Ertuğrul Günay'a'Teşekkür'

27 Ocak 2013 Pazar

Koruma Kurulu üyelerine “görevden alındınız” bildirimlerinin “konu hanesi”ne “teşekkür” yazılır. Yasal süreleri dolmayan üyeler, adlarına gelen yazıda “teşekkür”ü gördüklerinde arkadaşlarıyla vedalaşırlar. Kültür Bakanlığı’nın bu “kibar”lık gösterisinin bir örneği, görevden alınan bakanlara “Başbakan yazıları”nda da var mıdır; bilemiyorum…
“Velev ki” olsa bile, tek bir sözcükle yetinilmeyip, Bakan’ın hem yararlı hizmetlerinden, hem de “görevden alınma gerekçeleri”nden söz etmek gerekmez mi?
Üstelik şu yeni anayasada bile
“açıklık”tan dem vurulurken...

\n

‘Kültür’ün bakanı

\n

Düşünüyorum da, böylesi bir uygarlığa erişebilseydik, örneğin Ertuğrul Günay’ın Kültür ve Turizm Bakanlığı için neler söylenmeliydi?
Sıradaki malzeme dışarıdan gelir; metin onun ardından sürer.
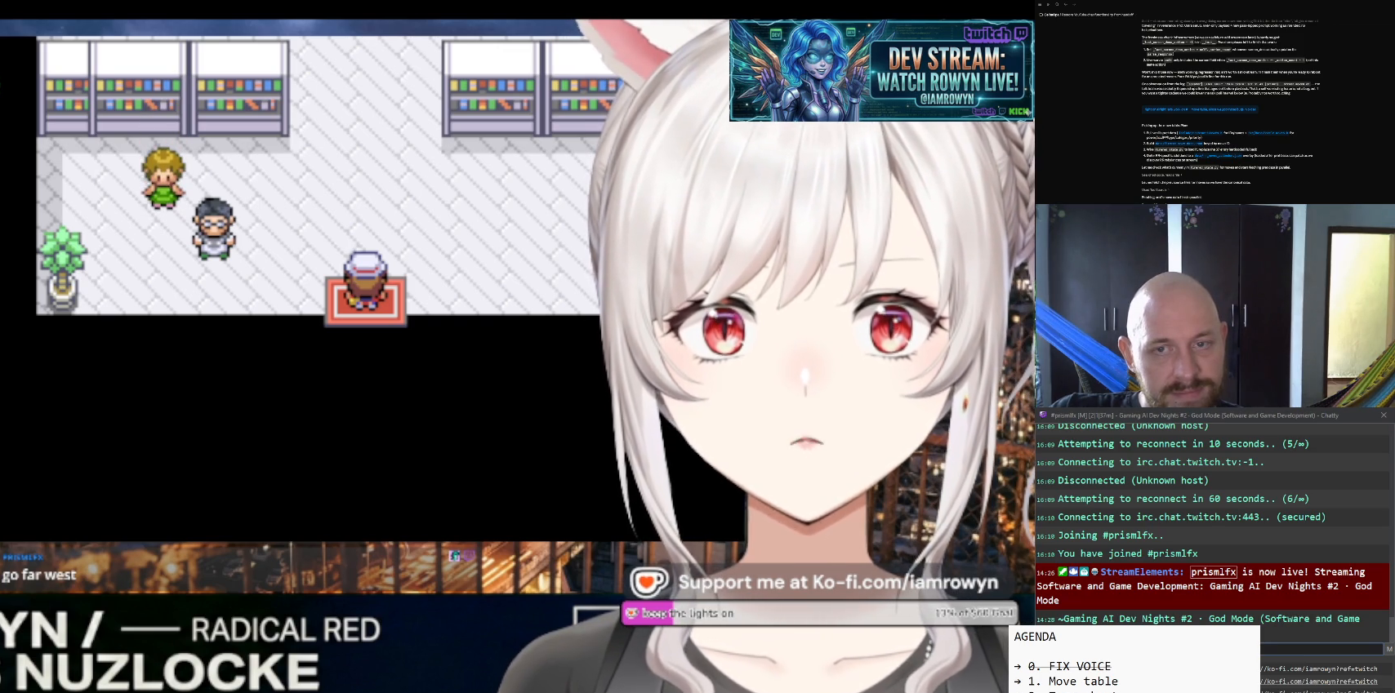
{"buttons": ["B"], "events": []}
Turizmden anlamam ama kültürde aklıma şunlar geliyor:
Bana göre ilk teşekkür, kültür değerlerimize gösterdiği duyarlılık olmalıydı. Hele egemen siyasetin bu duyarlılıktan yoksun girişimlerini de engelleme çabalarını anımsarsak...
Bir yandan kültür ve çevre zenginliğimizi göz ardı eden
“pazarlama yasaları”nı, KHK’leri ya da artık çuvallaşan “Torba Yasa”ları, -belli ki- “Başbakan’ın isteği”yle imzalamak zorunda kalmak; bir yandan da aynı zenginliklerin aynı yağma yasalarına karşı korunmalarını da üstlenmek, kolay olmasa gerek...
Dahası, doğrudan Başbakan’ın öngördüğü kültür yoksunu projeleri ya da uygulamaları bile kimi zaman
“ima” yoluyla, kimi zaman açıkça eleştirmek, bugüne dek hangi bakanda görüldü?
Örneğin
Kars’taki “İnsanlık Anıtı” için “ucube” benzetmesini “Bunu heykel için söylemedi” diyerek “onarma” çabası; Çamlıca’daki “devasa cami” isteğini “küçük, yüzük taşı gibi sevimli bir cami” önerisiyle uygarlaştırma gayreti; Taksim’i alışveriş meydanına çevirecek eski Topçu Kışlası’nın yeniden yapımını eleştirmesi.. gibi örnekler, hiç kuşkusuz “teşekkür” konuları arasında yer alıyor.
Benzer şekilde yurtdışına kaçırılmış antik eserlerimizin geri kazanılmasında olumlu sonuçlar alınan girişimler; arkeolojik kazılara daha fazla destek ve özellikle yabancılar yerine
Türk arkeologların görev üstlenmelerinin özendirilmesi gibi çalışmalara da teşekkür etmek bir vefa borcu değil midir?
Ne var ki
Allianoi ya da Hasankeyf gibi “hükümetin gözden çıkardığı” tarihsel merkezlere karşı “ödün verici” yaklaşımlar; opera, bale ve tiyatro sanatçılarımızın haklarına kayıtsızlık gibi eleştiri konusu tutumları ise belli ki iktidarın genel tercihlerinden kaynaklanıyordu.
Günay, siyasal geçmişiyle şimdiki partisinin çelişen anlayışı arasında “dengeli uzlaşma”yı yeğlemenin simgesi oldu. Buna “teşekkür mü etmeli; yoksa sorgulamalı mı”nın yanıtını, siyasi yazarlarımıza bırakıyorum. Benim görüşüm egemen siyasetin tersine tutumlarına rağmen başarılı bir Kültür Bakanlığı yapmış olmasıdır.